Determinismo económico o punto de vista de la totalidad. Marx dijo que “el ser social de los hombres determina su conciencia” (“Prólogo a la contribución a la crítica de la economía política”, 1859). El marxismo ortodoxo interpreta esta afirmación en términos de un vínculo causal entre la base económica y la superestructura jurídica, política e ideológica de la sociedad, donde la primera determina a las segundas. También piensa que esta relación causal como un principio transhistórico: en todas las sociedades, la “economía” tendría prioridad por sobre la política, la ideología, etc. Contra esta mirada determinista económica, el marxismo crítico se piensa como una reflexión sobre las formas de interacción en la sociedad, donde se entrecruzan relaciones de producción y formas de conciencia, prácticas plasmadas materialmente y creencias, actitudes, aspectos de la subjetividad. No se trata, para la visión crítica, de establecer un vínculo causal entre la economía y la ideología, sino de pensar la sociedad desde el punto de vista de la totalidad, analizando las formas sociales (que incluyen formas de conciencia y prácticas materiales) en el capitalismo. Al romper con la visión determinista económica, reivindicamos un marxismo crítico que piense la sociedad como una forma de la práctica de las personas y por lo tanto como algo que puede ser transformado, que no está sometido a leyes rígidas y que podemos modificar mediante la acción.

Materialismo histórico o teoría históricamente determinada. El marxismo ortodoxo construyó una teoría general de la historia, que pretende aplicarse a todas las sociedades y marca una evolución necesaria de las épocas. Esa teoría se llamó “materialismo histórico” (expresión que Marx nunca utilizó, al igual que “materialismo dialéctico”). Según esta visión, las sociedades atraviesan una evolución lineal que, desde el comunismo primitivo hasta el comunismo, pasando por el esclavismo, el feudalismo, el capitalismo y el socialismo. Esta visión lineal de la historia, pensada en clave de progreso, ha sido cuestionada (especialmente en Latinoamérica) por sus implicancias eurocéntricas. Las sociedades de la periferia, en esta visión, fueron a menudo consideradas como “atrasadas” (como sociedades que “todavía no” habían logrado el pasaje al capitalismo, pasaje que sería necesario y progresivo conforme el plan de la historia). Frente a esta mirada en clave de evolutiva, el marxismo crítico se centra en la especificidad histórica del capitalismo. No es una teoría general de todas las sociedades o que abarque todas las épocas humanas, sino una teoría históricamente determinada. Pensar el marxismo como teoría crítica del capitalismo quiere decir que el marxismo depone la pretensión de explicar la historia universal, y se piensa como una teoría gestada al interior de la sociedad capitalista, analizando sus contradicciones internas, su dinámica y también algunas posibilidades liberadoras que podrían desarrollarse a partir de, pero en ruptura con, esta sociedad.

DATOS ALMACENADOS:
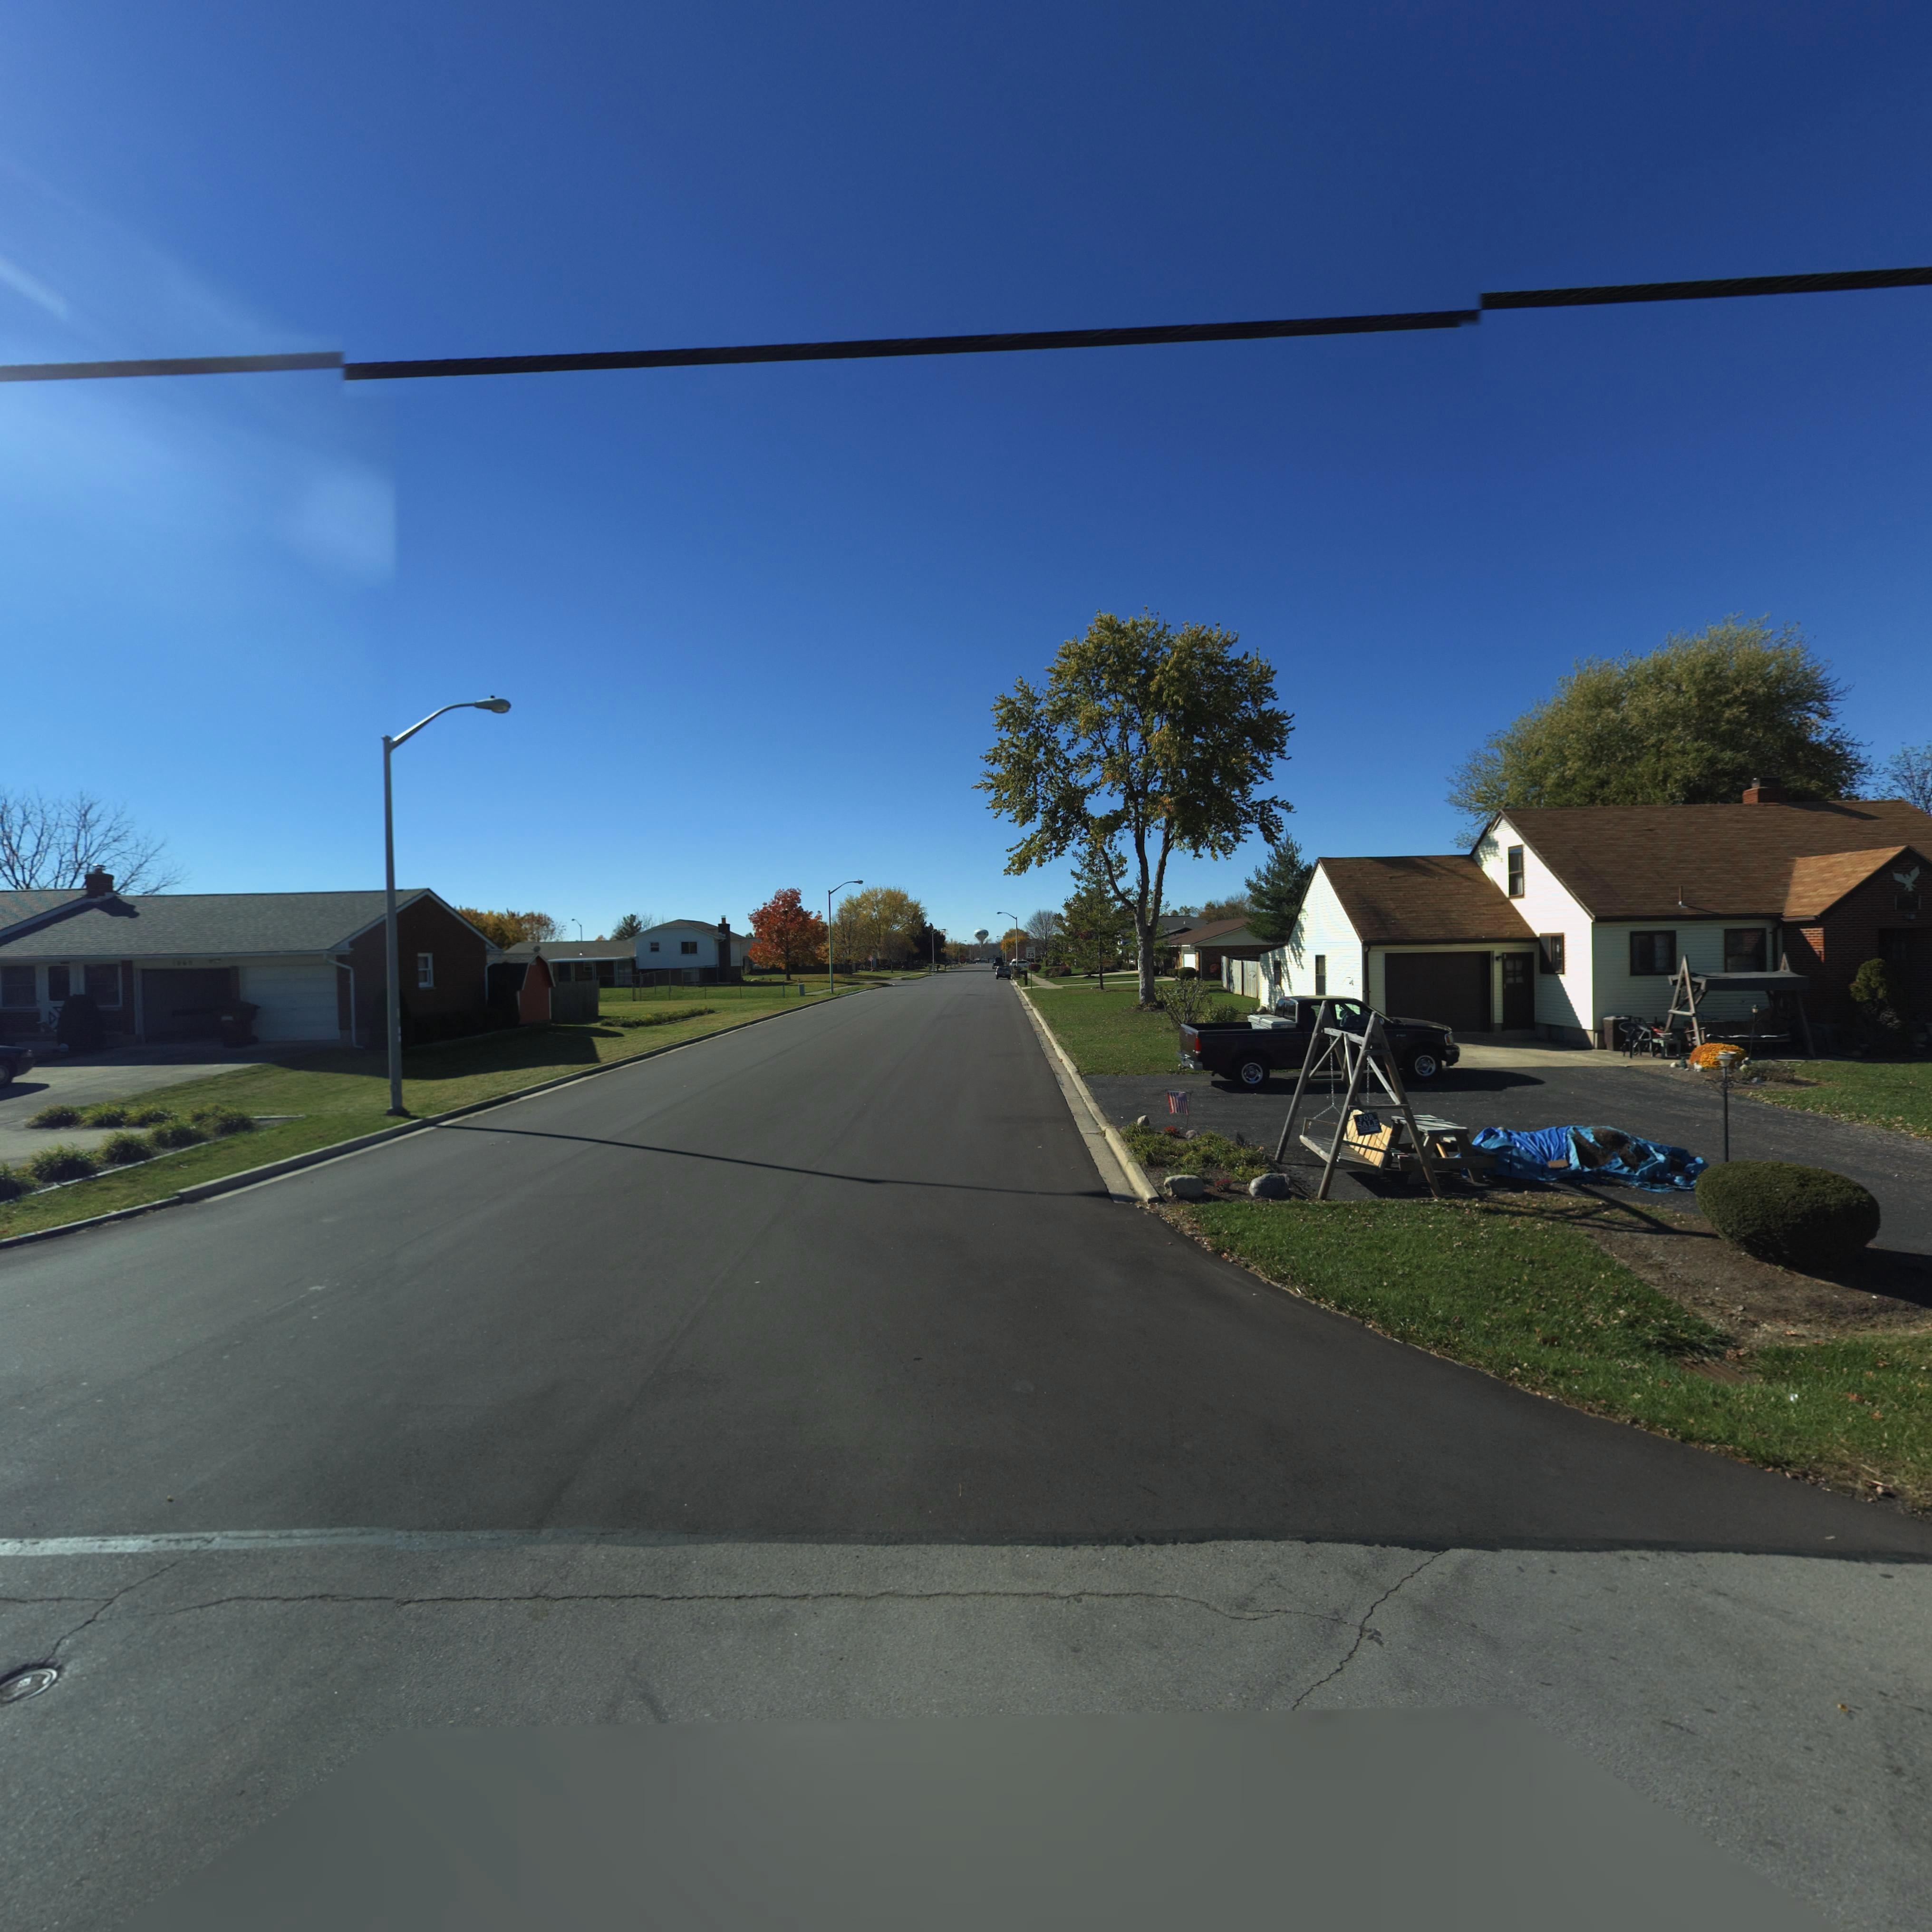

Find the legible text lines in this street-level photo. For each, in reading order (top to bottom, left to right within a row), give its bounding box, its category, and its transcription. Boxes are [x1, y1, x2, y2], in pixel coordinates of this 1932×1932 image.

ENUNCIADO DEL PROBLEMA:
Contesta estas preguntas sobre el artículo acerca del marxismo y marca cada respuesta con la misma letra:
(a) ¿De qué obra de Marx, y de qué año, proviene la frase "el ser social de los hombres determina su conciencia"?
(b) ¿Qué dos expresiones nunca utilizó Marx, según el artículo?
(c) ¿En qué región se ha cuestionado especialmente la visión lineal de la historia?
Para responder, usa únicamente el artículo.

RESULTADO DE LA TAREA:
(a) Del "Prólogo a la contribución a la crítica de la economía política", de 1859.
(b) "Materialismo histórico" y "materialismo dialéctico".
(c) En Latinoamérica.